* **WHAT THE TASK REQUIRES**: Write out exactly, please, the lines from the one containing "三年级夏天的作文 篇7" to the end of the material.

[[ INFORMATION open ]]

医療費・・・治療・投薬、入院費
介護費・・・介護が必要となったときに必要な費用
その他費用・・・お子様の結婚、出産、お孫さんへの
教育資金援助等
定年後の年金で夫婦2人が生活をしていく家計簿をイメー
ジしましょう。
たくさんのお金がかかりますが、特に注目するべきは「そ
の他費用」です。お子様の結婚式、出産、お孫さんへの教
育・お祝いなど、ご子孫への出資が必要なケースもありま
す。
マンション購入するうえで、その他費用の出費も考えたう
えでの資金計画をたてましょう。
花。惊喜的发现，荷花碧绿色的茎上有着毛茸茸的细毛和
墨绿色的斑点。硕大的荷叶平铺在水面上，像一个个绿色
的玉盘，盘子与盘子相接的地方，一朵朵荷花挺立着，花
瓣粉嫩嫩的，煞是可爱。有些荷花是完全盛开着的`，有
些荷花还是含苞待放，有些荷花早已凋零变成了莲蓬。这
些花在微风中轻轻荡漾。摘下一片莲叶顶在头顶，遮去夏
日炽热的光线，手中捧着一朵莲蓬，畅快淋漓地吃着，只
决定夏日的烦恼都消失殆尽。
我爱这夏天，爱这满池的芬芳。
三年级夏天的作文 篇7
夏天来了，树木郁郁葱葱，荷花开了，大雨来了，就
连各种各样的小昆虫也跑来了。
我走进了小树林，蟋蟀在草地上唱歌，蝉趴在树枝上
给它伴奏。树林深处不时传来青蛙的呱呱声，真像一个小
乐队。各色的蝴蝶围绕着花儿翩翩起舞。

[[ INFORMATION closed ]]

* **ANSWER SPACE**:
三年级夏天的作文 篇7
夏天来了，树木郁郁葱葱，荷花开了，大雨来了，就
连各种各样的小昆虫也跑来了。
我走进了小树林，蟋蟀在草地上唱歌，蝉趴在树枝上
给它伴奏。树林深处不时传来青蛙的呱呱声，真像一个小
乐队。各色的蝴蝶围绕着花儿翩翩起舞。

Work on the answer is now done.